Start of Supplied passage
It was during breakfast at home when Jeanette Arakawa, 85, started exhibiting signs of stroke. She was trying to ask her husband Kiyo a question, but he heard only gibberish. Kiyo asked Jeanette to repeat herself. The gibberish continued. Her following attempt to write revealed incoherent scrawl. Hearing commotion, the Arakawas’ son entered the room and immediately recognized Jeanette’s behavior, which included weakness on her left side, as signs of stroke.
Paramedics arrived within minutes and transported Jeanette by ambulance to Stanford Stroke Center, a designated Comprehensive Stroke Center. As the ambulance carved its way through morning rush hour traffic, a dedicated team of stroke experts was preparing for Jeanette’s arrival to the ER. A blood clot in Jeanette’s brain had caused an ischemic stroke. Fortunately, she met the criteria to receive the powerful clot-busting drug TPA and was released from the hospital after only three days. “I’m very grateful that I don’t show any evidence that I’ve had a stroke,” says Jeanette. She also expresses deep gratitude to the many people who helped her “dodge the bullet” that day.
End of Supplied passage
Start of The data
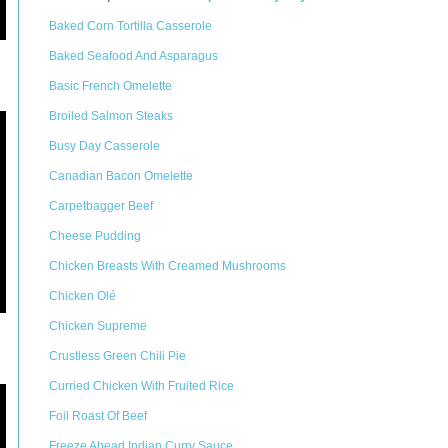
Baked Corn Tortilla Casserole
Baked Seafood And Asparagus
Basic French Omelette
Broiled Salmon Steaks
Busy Day Casserole
Canadian Bacon Omelette
Carpetbagger Beef
Cheese Pudding
Chicken Breasts With Creamed Mushrooms
Chicken Olé
Chicken Supreme
Crustless Green Chili Pie
Curried Chicken With Fruited Rice
Foil Roast Of Beef
Freeze Ahead Indian Curry Sauce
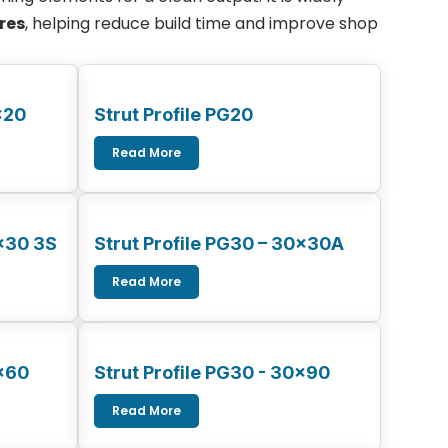
res
, helping reduce build time and improve shop
×20
Strut Profile PG20
Read More
0×30 3S
Strut Profile PG30 – 30x30A
Read More
0×60
Strut Profile PG30 - 30x90
Read More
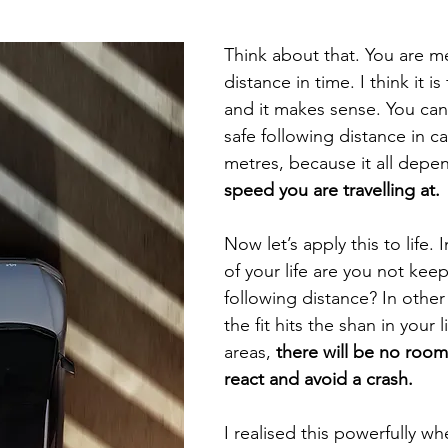
selfishness
balance
clarity
inversion thinking
Think about that. You are m
distance in time. I think it is
 limiting beliefs
empowering beliefs
maintaining the 
and it makes sense. You can
safe following distance in ca
metres, because it all depe
ieving your goals
getting unstuck
speed you are travelling at.
Now let’s apply this to life. 
of your life are you not keep
following distance? In othe
the fit hits the shan in your l
areas, 
there will be no room
react and avoid a crash.
I realised this powerfully wh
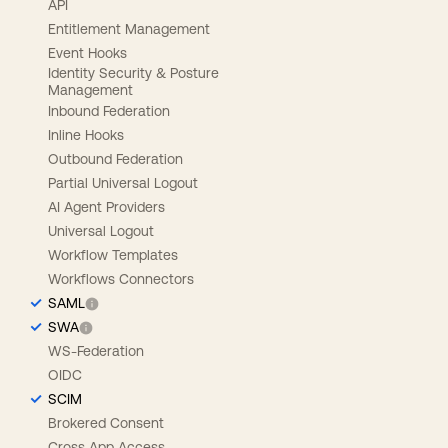
API
Entitlement Management
Event Hooks
Identity Security & Posture
Management
Inbound Federation
Inline Hooks
Outbound Federation
Partial Universal Logout
AI Agent Providers
Universal Logout
Workflow Templates
Workflows Connectors
SAML
SWA
WS-Federation
OIDC
SCIM
Brokered Consent
Cross App Access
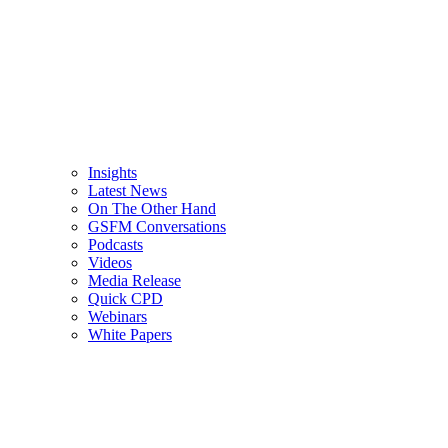
Insights
Latest News
On The Other Hand
GSFM Conversations
Podcasts
Videos
Media Release
Quick CPD
Webinars
White Papers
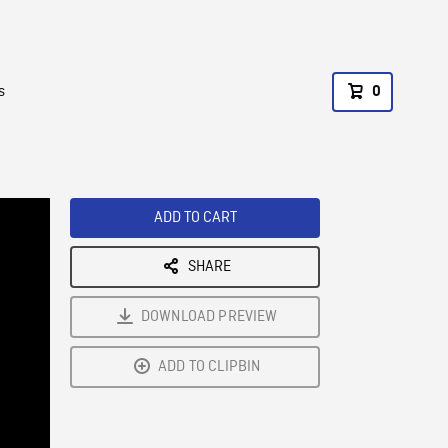
s
0
ADD TO CART
SHARE
DOWNLOAD PREVIEW
ADD TO CLIPBIN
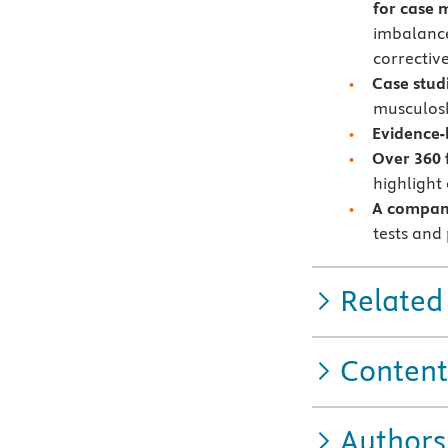
for case
imbalance
corrective
Case stud
musculosk
Evidence-
Over 360 f
highlight
A compani
tests and
Related
Content
Authors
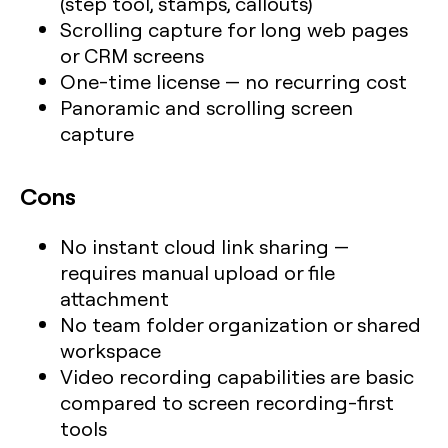
(step tool, stamps, callouts)
Scrolling capture for long web pages
or CRM screens
One-time license — no recurring cost
Panoramic and scrolling screen
capture
Cons
No instant cloud link sharing —
requires manual upload or file
attachment
No team folder organization or shared
workspace
Video recording capabilities are basic
compared to screen recording-first
tools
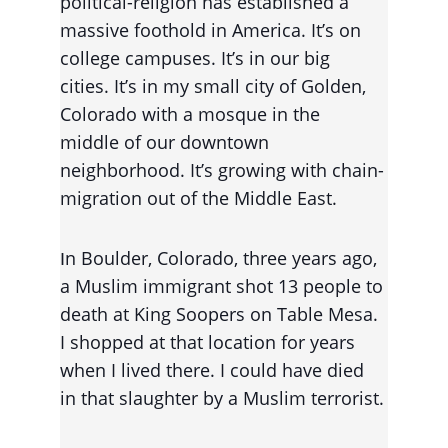
political-religion has established a 
massive foothold in America. It’s on 
college campuses. It’s in our big 
cities. It’s in my small city of Golden, 
Colorado with a mosque in the 
middle of our downtown 
neighborhood. It’s growing with chain-
migration out of the Middle East.
n Boulder, Colorado, three years ago, 
I
a Muslim immigrant shot 13 people to 
death at King Soopers on Table Mesa. 
I shopped at that location for years 
when I lived there. I could have died 
in that slaughter by a Muslim terrorist.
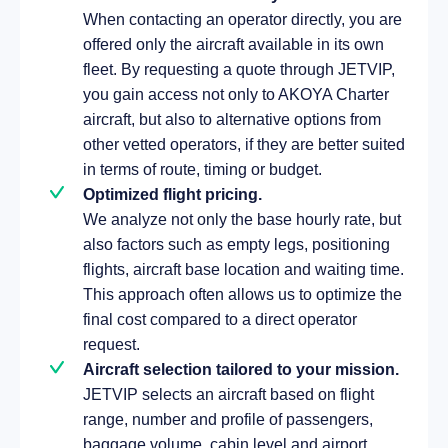
When contacting an operator directly, you are
offered only the aircraft available in its own
fleet. By requesting a quote through JETVIP,
you gain access not only to AKOYA Charter
aircraft, but also to alternative options from
other vetted operators, if they are better suited
in terms of route, timing or budget.
Optimized flight pricing.
We analyze not only the base hourly rate, but
also factors such as empty legs, positioning
flights, aircraft base location and waiting time.
This approach often allows us to optimize the
final cost compared to a direct operator
request.
Aircraft selection tailored to your mission.
JETVIP selects an aircraft based on flight
range, number and profile of passengers,
baggage volume, cabin level and airport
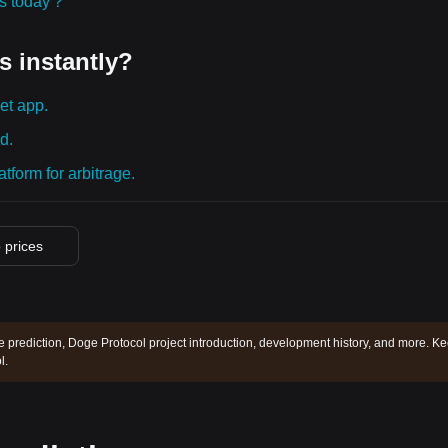
ies today？
s instantly?
et app.
d.
tform for arbitrage.
o prices
e prediction, Doge Protocol project introduction, development history, and more. K
l.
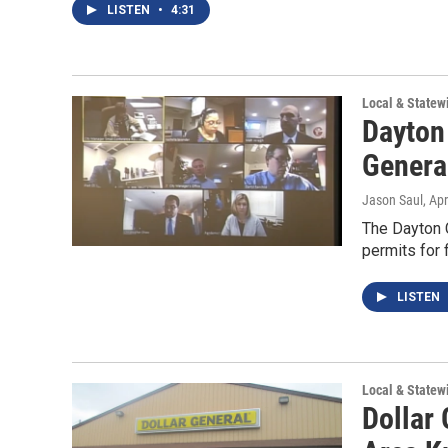
LISTEN
•
4:31
Local & State
Dayton
Genera
Jason Saul
, Ap
The Dayton C
permits for 
LISTEN
Local & State
Dollar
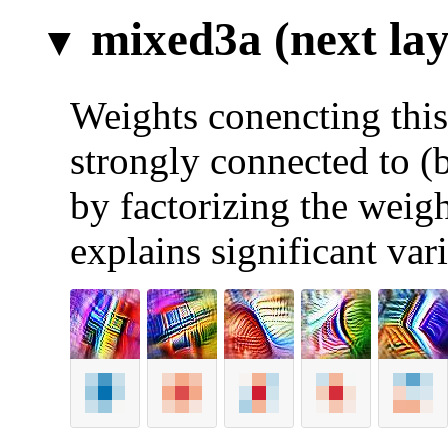
mixed3a (next lay
Weights conencting this 
strongly connected to (
by factorizing the weigh
explains significant var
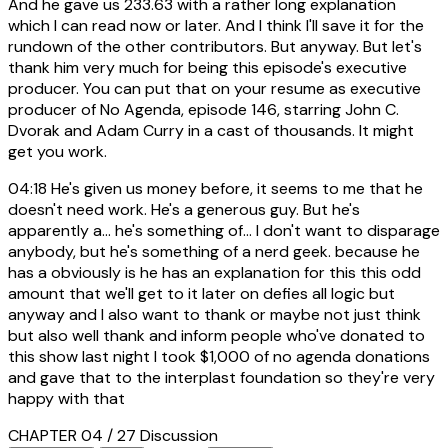
And he gave us 233.63 with a rather long explanation
which I can read now or later. And I think I'll save it for the
rundown of the other contributors. But anyway. But let's
thank him very much for being this episode's executive
producer. You can put that on your resume as executive
producer of No Agenda, episode 146, starring John C.
Dvorak and Adam Curry in a cast of thousands. It might
get you work.
04:18
He's given us money before, it seems to me that he
doesn't need work. He's a generous guy. But he's
apparently a... he's something of... I don't want to disparage
anybody, but he's something of a nerd geek. because he
has a obviously is he has an explanation for this this odd
amount that we'll get to it later on defies all logic but
anyway and I also want to thank or maybe not just think
but also well thank and inform people who've donated to
this show last night I took $1,000 of no agenda donations
and gave that to the interplast foundation so they're very
happy with that
CHAPTER 04 / 27
Discussion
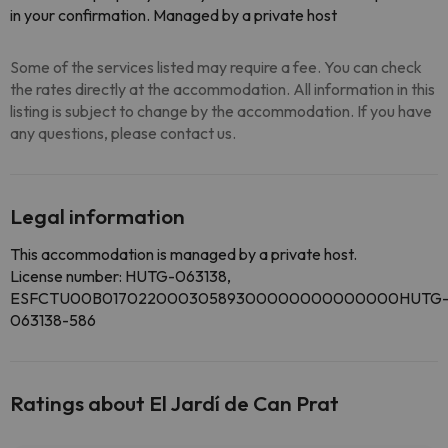
in your confirmation. Managed by a private host
Some of the services listed may require a fee. You can check
the rates directly at the accommodation. All information in this
listing is subject to change by the accommodation. If you have
any questions, please contact us.
Legal information
This accommodation is managed by a private host.
License number: HUTG-063138,
ESFCTU00B01702200030589300000000000000HUTG
063138-586
Ratings about El Jardí de Can Prat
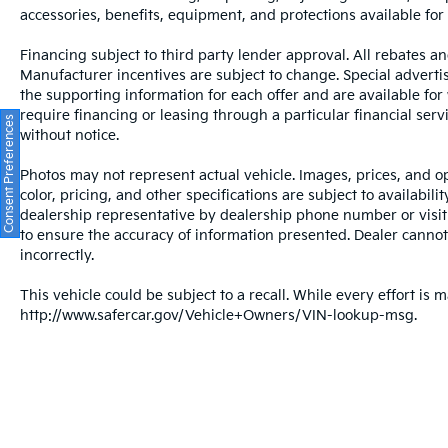
impact airbags, an emergency
accessories, benefits, equipment, and protections available for a
communication system through Audi
connect CARE, four-wheel disc brakes with
Financing subject to third party lender approval. All rebates an
ABS, and electronic stability control that
Manufacturer incentives are subject to change. Special advertise
works continuously to maintain traction and
the supporting information for each offer and are available fo
vehicle control. The Top View Camera
require financing or leasing through a particular financial serv
Consent Preferences
System provides enhanced visibility when
without notice.
parking or navigating tight spaces, while
Photos may not represent actual vehicle. Images, prices, and op
rain-sensing wipers and automatic high-
color, pricing, and other specifications are subject to availabil
beam headlights contribute to confident
dealership representative by dealership phone number or visit
operation in various driving conditions.
to ensure the accuracy of information presented. Dealer cannot b
incorrectly.
The reclining third-row seat accommodates
passengers comfortably on longer trips, and
This vehicle could be subject to a recall. While every effort is m
the split-folding rear seat design provides
http://www.safercar.gov/Vehicle+Owners/VIN-lookup-msg.
flexibility for cargo needs. Whether you're
transporting family, friends, or equipment,
the Q7's spacious interior and versatile
seating configurations adapt to your lifestyle.
All prices plus sales tax and tag.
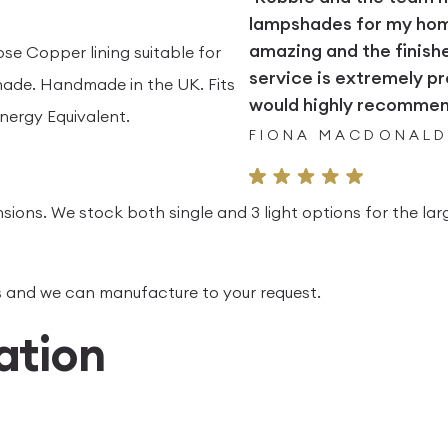
lampshades for my home.
amazing and the finish
ose Copper lining suitable for
service is extremely pr
ade. Handmade in the UK. Fits
would highly recommend
nergy Equivalent.
FIONA MACDONAL
sions. We stock both single and 3 light options for the lar
 us and we can manufacture to your request.
ation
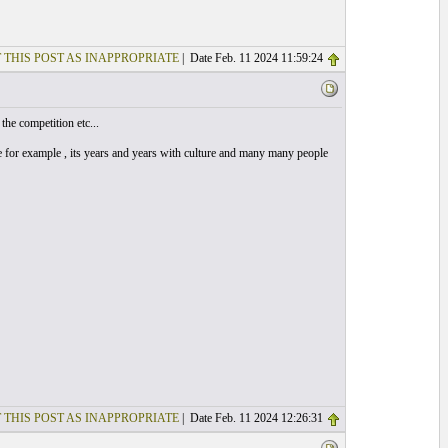
 THIS POST AS INAPPROPRIATE
| Date Feb. 11 2024 11:59:24
the competition etc...
he for example , its years and years with culture and many many people
 THIS POST AS INAPPROPRIATE
| Date Feb. 11 2024 12:26:31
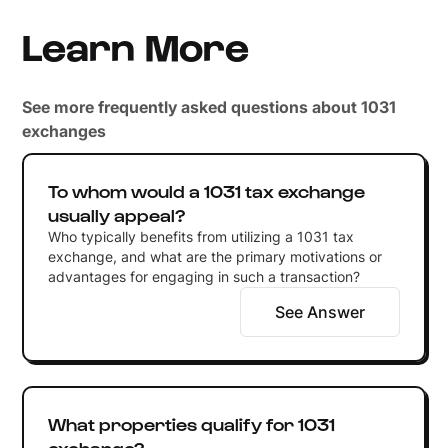
Learn More
See more frequently asked questions about 1031
exchanges
To whom would a 1031 tax exchange
usually appeal?
Who typically benefits from utilizing a 1031 tax
exchange, and what are the primary motivations or
advantages for engaging in such a transaction?
See Answer
What properties qualify for 1031
exchange?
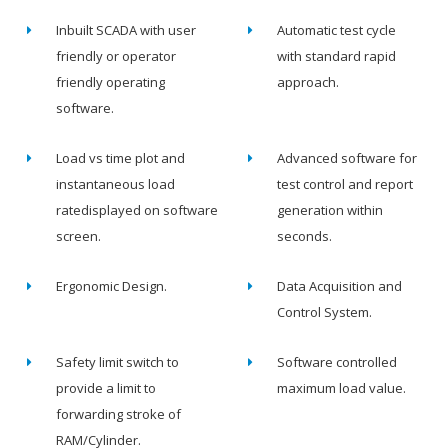
Inbuilt SCADA with user
Automatic test cycle
friendly or operator
with standard rapid
friendly operating
approach.
software.
Load vs time plot and
Advanced software for
instantaneous load
test control and report
ratedisplayed on software
generation within
screen.
seconds.
Ergonomic Design.
Data Acquisition and
Control System.
Safety limit switch to
Software controlled
provide a limit to
maximum load value.
forwarding stroke of
RAM/Cylinder.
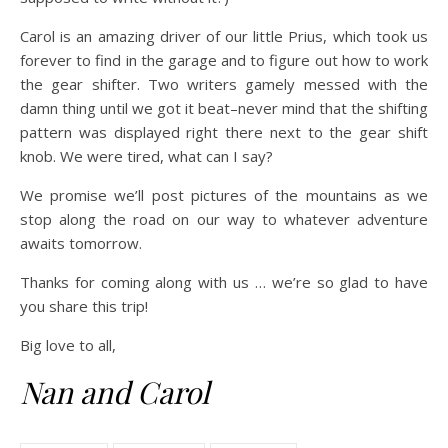
Carol is an amazing driver of our little Prius, which took us
forever to find in the garage and to figure out how to work
the gear shifter. Two writers gamely messed with the
damn thing until we got it beat–never mind that the shifting
pattern was displayed right there next to the gear shift
knob. We were tired, what can I say?
We promise we’ll post pictures of the mountains as we
stop along the road on our way to whatever adventure
awaits tomorrow.
Thanks for coming along with us … we’re so glad to have
you share this trip!
Big love to all,
Nan and Carol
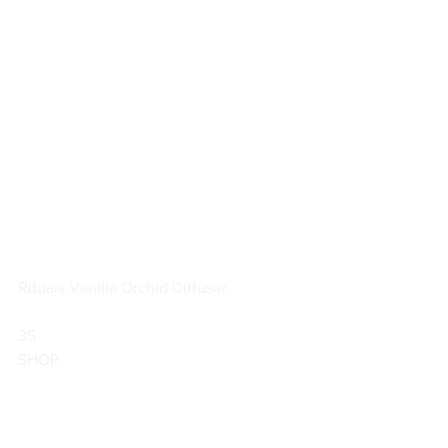
Rituals Vanilla Orchid Diffuser
35                        
SHOP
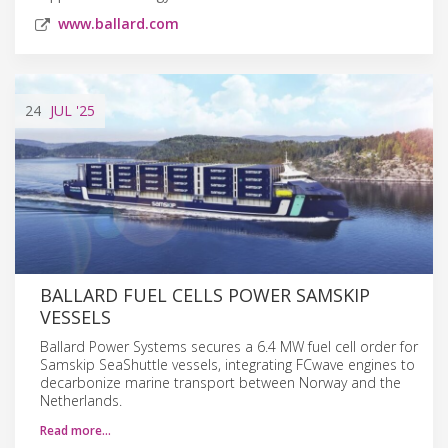
www.ballard.com
24
JUL
'25
BALLARD FUEL CELLS POWER SAMSKIP
VESSELS
Ballard Power Systems secures a 6.4 MW fuel cell order for
Samskip SeaShuttle vessels, integrating FCwave engines to
decarbonize marine transport between Norway and the
Netherlands.
Read more…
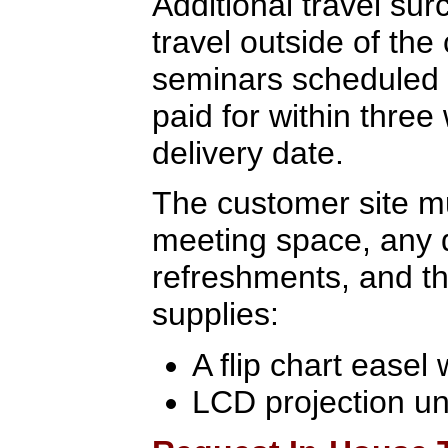
Additional travel sur
travel outside of the
seminars scheduled 
paid for within three
delivery date.
The customer site mu
meeting space, any 
refreshments, and th
supplies:
A flip chart easel
LCD projection un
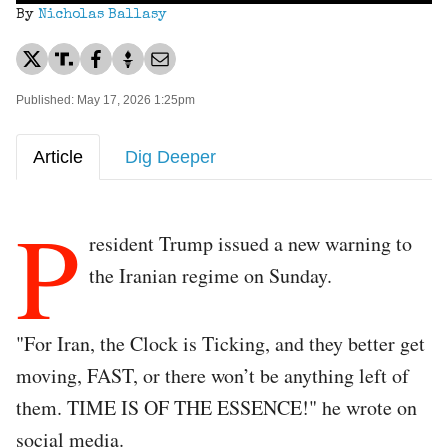
By
Nicholas Ballasy
Published: May 17, 2026 1:25pm
Article
Dig Deeper
P
resident Trump issued a new warning to
the Iranian regime on Sunday.
"For Iran, the Clock is Ticking, and they better get
moving, FAST, or there won’t be anything left of
them. TIME IS OF THE ESSENCE!" he wrote on
social media.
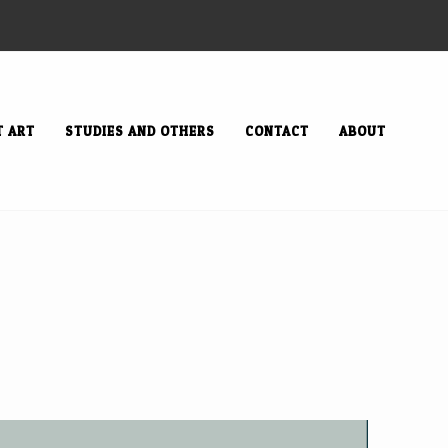
T ART
STUDIES AND OTHERS
CONTACT
ABOUT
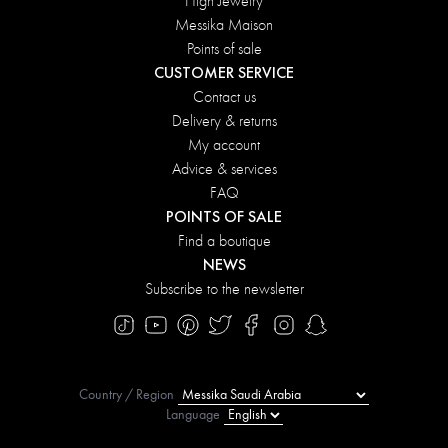
High Jewelry
Messika Maison
Points of sale
CUSTOMER SERVICE
Contact us
Delivery & returns
My account
Advice & services
FAQ
POINTS OF SALE
Find a boutique
NEWS
Subscribe to the newsletter
Country / Region
Language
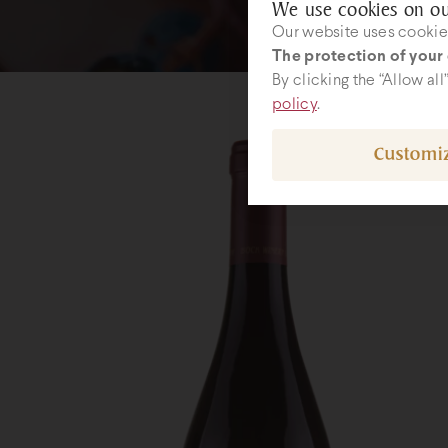
We use cookies on ou
Our website uses cookies
The protection of your 
By clicking the “Allow al
policy
.
Customi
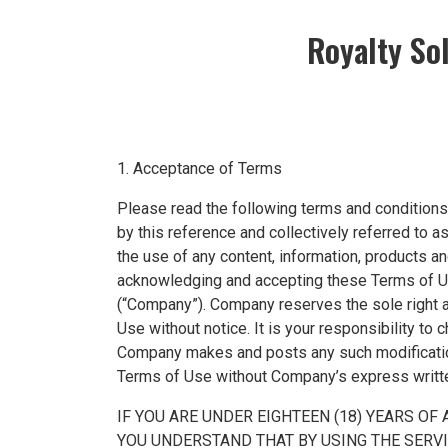
Royalty So
1. Acceptance of Terms
Please read the following terms and conditions 
by this reference and collectively referred to 
the use of any content, information, products an
acknowledging and accepting these Terms of Us
(“Company”). Company reserves the sole right at
Use without notice. It is your responsibility to
Company makes and posts any such modification,
Terms of Use without Company’s express writt
IF YOU ARE UNDER EIGHTEEN (18) YEARS OF
YOU UNDERSTAND THAT BY USING THE SERV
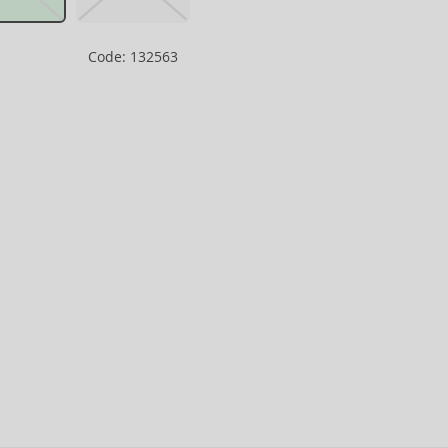
Code: 132563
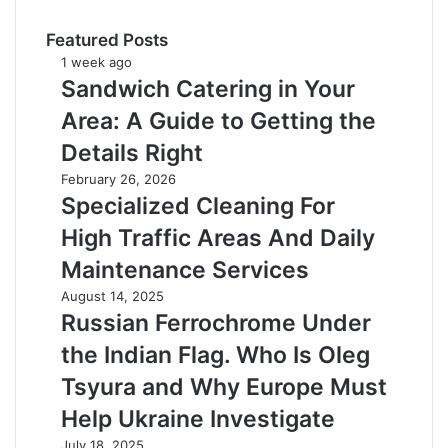
Featured Posts
Sandwich
1 week ago
Catering
Sandwich Catering in Your
in
Area: A Guide to Getting the
Your
Area:
Details Right
A
Specialized
February 26, 2026
Guide
Cleaning
Specialized Cleaning For
to
For
Getting
High Traffic Areas And Daily
High
the
Traffic
Maintenance Services
Details
Areas
Right
Russian
August 14, 2025
And
Ferrochrome
Russian Ferrochrome Under
Daily
Under
Maintenance
the Indian Flag. Who Is Oleg
the
Services
Indian
Tsyura and Why Europe Must
Flag.
Help Ukraine Investigate
Who
Is
Mister
July 18, 2025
End of The data
Questions on the material:
• 1. Answer from the account of Jeanette Arakawa's stroke:
(a) Who recognized Jeanette's behavior as signs of stroke?
(b) To which hospital did the ambulance take her?
(c) After how many days was she released from the hospital?
• 2. Resume the account of Jeanette Arakawa's stroke, writing on from its last sentence.
The material is separate from the account of Jeanette Arakawa's stroke.

Answers to this exercise:
• 1.
(a) The Arakawas' son
(b) Stanford Stroke Center
(c) Three days

• 2.
When asked about her risk factors for stroke, Jeanette points to atrial fibrillation (AFib), commonly described as an irregular heartbeat. In AFib rhythm, blood can pool in the heart’s upper chamber and form a clot. As in Jeanette’s case, the clot can travel to the brain causing a stroke. People with AFib are fives times more likely to suffer a stroke than those without. Although AFib often goes undetected, common symptoms include shortness of breath, dizziness, and rapid or fluttering heart beat. For those who are not symptomatic, an EKG or other medical exam can detect AFib. Jeanette knew she had AFib, but had chosen years ago not to take a prescribed anticoagulant medication due to possible side effects. Post-stroke, blood thinning medication is central to Jeanette’s treatment plan.
“I have learned that the risk of stroke is amazingly high for all of us [with AFib] and to ignore the possibility that it may happen to us is like not fastening our seatbelts. We have to acknowledge that we wear a bull’s eye when we have risk factors that we ignore,” Jeanette cautions.
Reflecting on the 90 critical minutes that made the difference for Jeanette between complete recovery and permanent disability, or death, from stroke, Jeanette recognizes the critical importance of knowing the signs of stroke and seeking immediate medical attention. She hopes others will learn from her experience.